Passage =>
::::::
Put on scared face (shouldn't be too hard, I would already be there).
Use scared voice.
Say whatever words you think your child might understand. For my kids, it was 'No! Cars live there! No! Cars can't see you and can hurt you really bad! No! Don't go out there!'.
Kids understand more than you think they do. They understand "I scared mom! Mom is sad & scared! Yikes! What did I do? Cars? Cars hurt bad! No Cars!"
And, how would spanking teach this lesson any better than scared face, voice & words? In fact, how does spanking teach 'no traffic' at all? Spanking teaches 'Ouch, what was that for?'. With no connection to 'scared' and 'dangerous'. How does this child, who you claim you can't explain danger to, make the connection, then, between spanking and the danger of going into traffic? How does he know that the spanking isn't because of any number of other things that are going on around him at the time? How does he know 'traffic = spank', if he can't get 'traffic = danger', 'traffic = NO!'? Why would he be able to make one connection and not the other?
::::::
Page images and extracted text =>
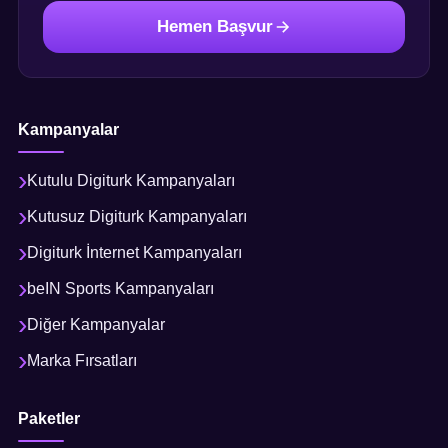
Hemen Başvur
Kampanyalar
Kutulu Digiturk Kampanyaları
Kutusuz Digiturk Kampanyaları
Digiturk İnternet Kampanyaları
beIN Sports Kampanyaları
Diğer Kampanyalar
Marka Fırsatları
Paketler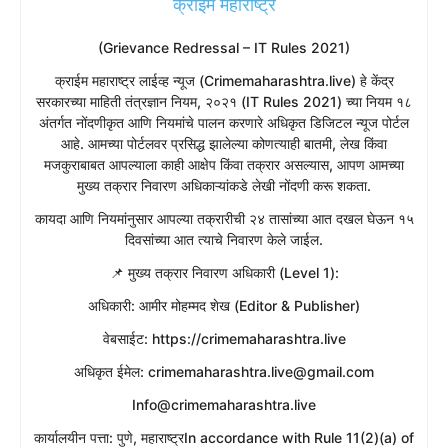
क्राइम महाराष्ट्र
(Grievance Redressal – IT Rules 2021)
​क्राईम महाराष्ट्र लाईव्ह न्यूज (Crimemaharashtra.live) हे केंद्र
सरकारच्या माहिती तंत्रज्ञान नियम, २०२१ (IT Rules 2021) च्या नियम १८
अंतर्गत नोंदणीकृत आणि नियमांचे पालन करणारे अधिकृत डिजिटल न्यूज पोर्टल
आहे. आमच्या पोर्टलवर प्रसिद्ध झालेल्या कोणत्याही बातमी, लेख किंवा
मजकुराबाबत आपल्याला काही आक्षेप किंवा तक्रार असल्यास, आपण आमच्या
मुख्य तक्रार निवारण अधिकाऱ्यांकडे लेखी नोंदणी करू शकता.
​कायदा आणि नियमांनुसार आपल्या तक्रारीची २४ तासांच्या आत दखल घेऊन १५
दिवसांच्या आत त्याचे निवारण केले जाईल.
​📌 मुख्य तक्रार निवारण अधिकारी (Level 1):
​अधिकारी: आमीर मोहम्मद शेख (Editor & Publisher)
​वेबसाईट: https://crimemaharashtra.live
​अधिकृत ईमेल: crimemaharashtra.live@gmail.com
Info@crimemaharashtra.live
​कार्यालयीन पत्ता: पुणे, महाराष्ट्रIn accordance with Rule 11(2)(a) of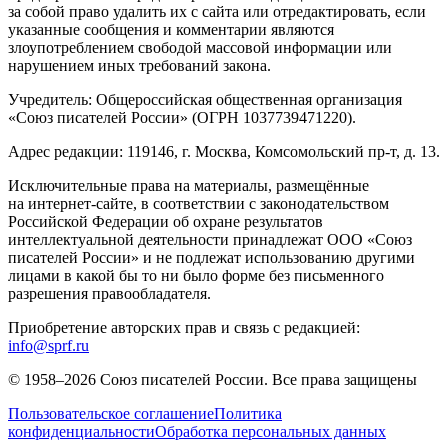
за собой право удалить их с сайта или отредактировать, если
указанные сообщения и комментарии являются
злоупотреблением свободой массовой информации или
нарушением иных требований закона.
Учредитель: Общероссийская общественная организация
«Союз писателей России» (ОГРН 1037739471220).
Адрес редакции: 119146, г. Москва, Комсомольский пр-т, д. 13.
Исключительные права на материалы, размещённые
на интернет-сайте, в соответствии с законодательством
Российской Федерации об охране результатов
интеллектуальной деятельности принадлежат ООО «Союз
писателей России» и не подлежат использованию другими
лицами в какой бы то ни было форме без письменного
разрешения правообладателя.
Приобретение авторских прав и связь с редакцией:
info@sprf.ru
© 1958–
2026
Союз писателей России. Все права защищены
Пользовательское соглашение
Политика
конфиденциальности
Обработка персональных данных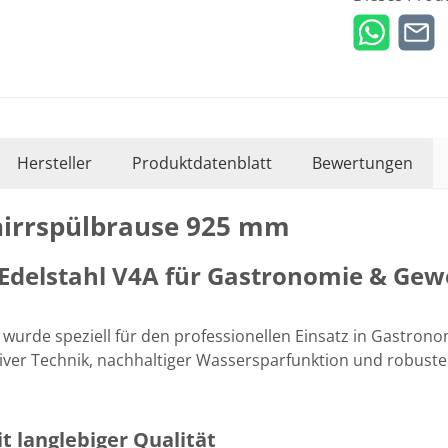
Hersteller
Produktdatenblatt
Bewertungen
hirrspülbrause 925 mm
 Edelstahl V4A für Gastronomie & Gew
wurde speziell für den professionellen Einsatz in Gastro
tiver Technik, nachhaltiger Wassersparfunktion und robust
t langlebiger Qualität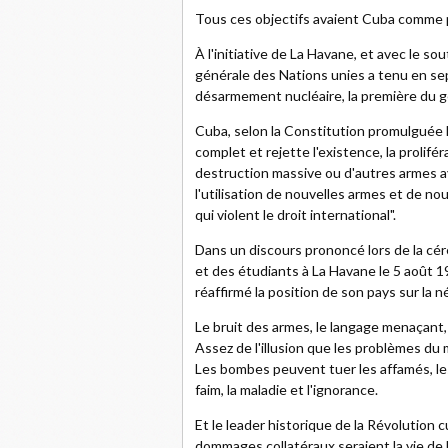
Tous ces objectifs avaient Cuba comme 
À l'initiative de La Havane, et avec le 
générale des Nations unies a tenu en se
désarmement nucléaire, la première du ge
Cuba, selon la Constitution promulguée 
complet et rejette l'existence, la prolifér
destruction massive ou d'autres armes aya
l'utilisation de nouvelles armes et de n
qui violent le droit international".
Dans un discours prononcé lors de la cér
et des étudiants à La Havane le 5 août 19
réaffirmé la position de son pays sur la
Le bruit des armes, le langage menaçant, 
Assez de l'illusion que les problèmes d
Les bombes peuvent tuer les affamés, les
faim, la maladie et l'ignorance.
Et le leader historique de la Révolution 
dommages collatéraux seraient la vie de 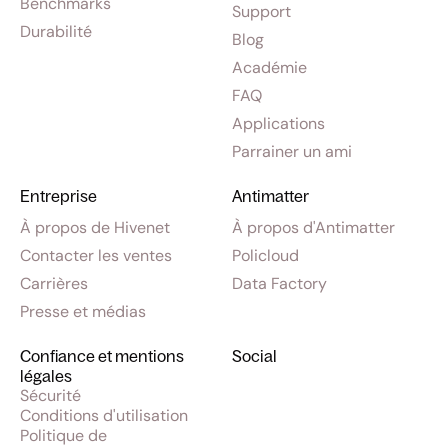
Benchmarks
Support
Durabilité
Blog
Académie
FAQ
Applications
Parrainer un ami
Entreprise
Antimatter
À propos de Hivenet
À propos d'Antimatter
Contacter les ventes
Policloud
Carrières
Data Factory
Presse et médias
Confiance et mentions
Social
légales
Sécurité
Conditions d'utilisation
Politique de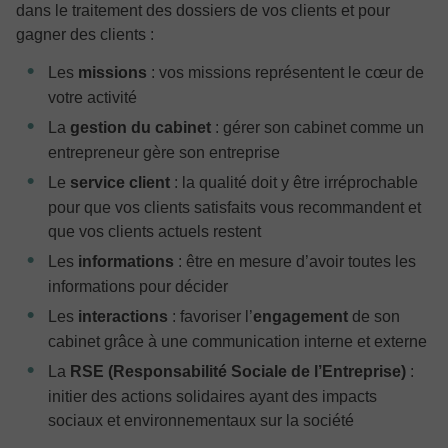
dans le traitement des dossiers de vos clients et pour
gagner des clients :
Les
missions
: vos missions représentent le cœur de
votre activité
La
gestion du cabinet
: gérer son cabinet comme un
entrepreneur gère son entreprise
Le
service client
: la qualité doit y être irréprochable
pour que vos clients satisfaits vous recommandent et
que vos clients actuels restent
Les
informations
: être en mesure d’avoir toutes les
informations pour décider
Les
interactions
: favoriser l’
engagement
de son
cabinet grâce à une communication interne et externe
La
RSE (Responsabilité Sociale de l’Entreprise)
:
initier des actions solidaires ayant des impacts
sociaux et environnementaux sur la société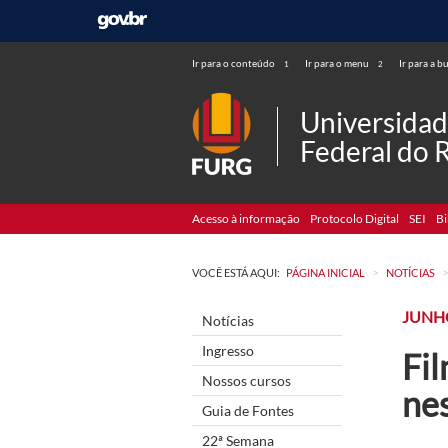
Ir para o conteúdo
Ir para o menu
Ir para a b
1
2
Universida
Federal do 
Acesso à informação
Protocolo Digital
SEI
Bi
>
VOCÊ ESTÁ AQUI:
PÁGINA INICIAL
NOTÍCIAS
JUNH
Notícias
Ingresso
Fil
Nossos cursos
nes
Guia de Fontes
22ª Semana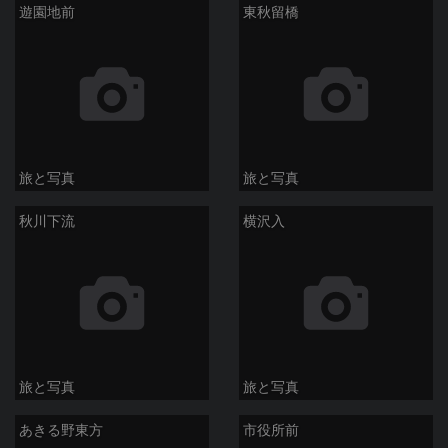
遊園地前
東秋留橋
旅と写真
旅と写真
秋川下流
横沢入
旅と写真
旅と写真
あきる野東方
市役所前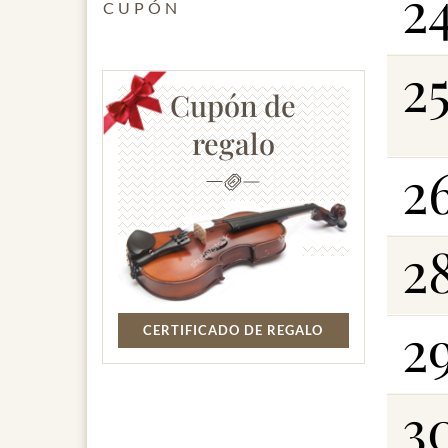
2
CUPÓN
2
Cupón de
regalo
2
2
2
CERTIFICADO DE REGALO
3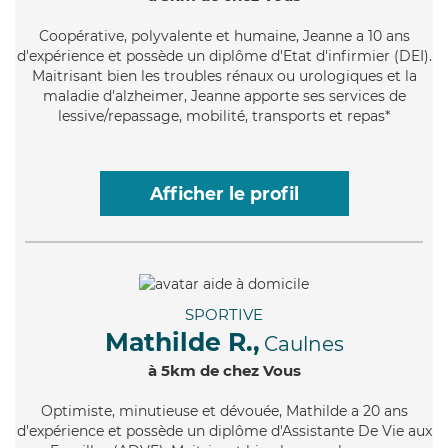
Coopérative
, polyvalente et humaine, Jeanne a 10 ans
d'expérience et possède un diplôme d'Etat d'infirmier (DEI).
Maitrisant bien les troubles rénaux ou urologiques et la
maladie d'alzheimer, Jeanne apporte ses services de
lessive/repassage, mobilité, transports et repas*
Afficher le profil
SPORTIVE
Mathilde R.,
Caulnes
à 5km de chez Vous
Optimiste
, minutieuse et dévouée, Mathilde a 20 ans
d'expérience et possède un diplôme d'Assistante De Vie aux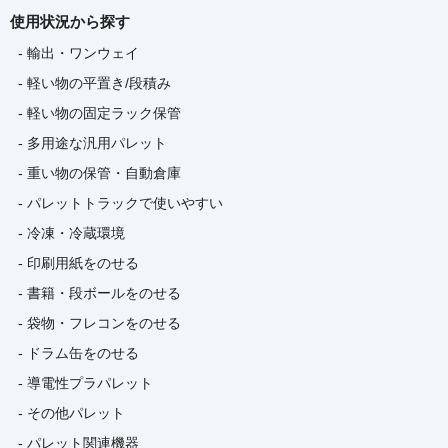
使用状況から探す
- 輸出・ワンウェイ
- 軽い物の平置き/段積み
- 軽い物の固定ラック保管
- 多用途な汎用パレット
- 重い物の保管・自動倉庫
- パレットトラックで使いやすい
- 冷凍・冷蔵環境
- 印刷用紙をのせる
- 書籍・段ボールをのせる
- 袋物・フレコンをのせる
- ドラム缶をのせる
- 導電性プラパレット
- その他パレット
- パレット関連機器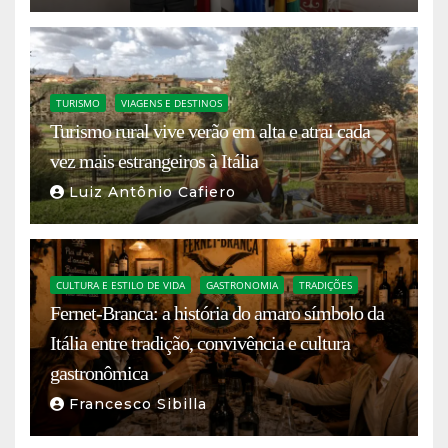
TURISMO
VIAGENS E DESTINOS
Turismo rural vive verão em alta e atrai cada
vez mais estrangeiros à Itália
Luiz Antônio Cafiero
CULTURA E ESTILO DE VIDA
GASTRONOMIA
TRADIÇÕES
Fernet-Branca: a história do amaro símbolo da
Itália entre tradição, convivência e cultura
gastronômica
Francesco Sibilla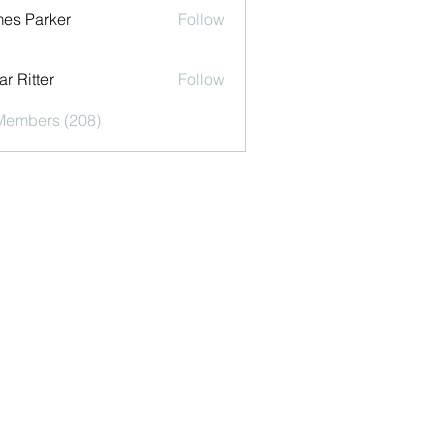
es Parker
Follow
r Ritter
Follow
 Members (208)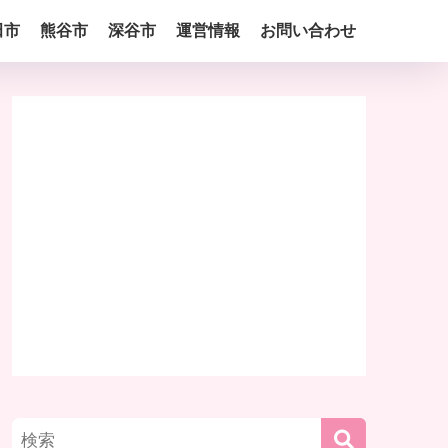
田市
熊谷市
深谷市
運営情報
お問い合わせ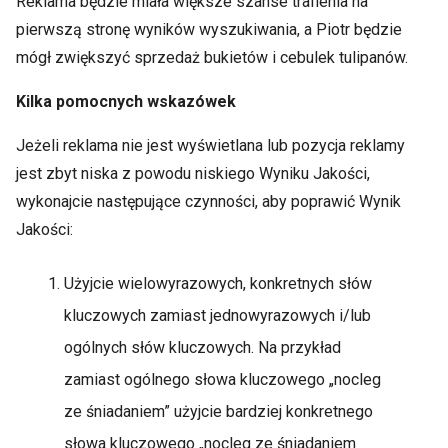
Reklama będzie miała większe szanse trafienia na
pierwszą stronę wyników wyszukiwania, a Piotr będzie
mógł zwiększyć sprzedaż bukietów i cebulek tulipanów.
Kilka pomocnych wskazówek
Jeżeli reklama nie jest wyświetlana lub pozycja reklamy
jest zbyt niska z powodu niskiego Wyniku Jakości,
wykonajcie następujące czynności, aby poprawić Wynik
Jakości:
Użyjcie wielowyrazowych, konkretnych słów
kluczowych zamiast jednowyrazowych i/lub
ogólnych słów kluczowych. Na przykład
zamiast ogólnego słowa kluczowego „nocleg
ze śniadaniem” użyjcie bardziej konkretnego
słowa kluczowego „nocleg ze śniadaniem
::::::
Task statement =>
From the passage on teaching a child about traffic, extract the part that begins with the words containing "Kids understand more" and ends with "not the other?", copying it word for word.

Task response =>
Kids understand more than you think they do. They understand "I scared mom! Mom is sad & scared! Yikes! What did I do? Cars? Cars hurt bad! No Cars!"
And, how would spanking teach this lesson any better than scared face, voice & words? In fact, how does spanking teach 'no traffic' at all? Spanking teaches 'Ouch, what was that for?'. With no connection to 'scared' and 'dangerous'. How does this child, who you claim you can't explain danger to, make the connection, then, between spanking and the danger of going into traffic? How does he know that the spanking isn't because of any number of other things that are going on around him at the time? How does he know 'traffic = spank', if he can't get 'traffic = danger', 'traffic = NO!'? Why would he be able to make one connection and not the other?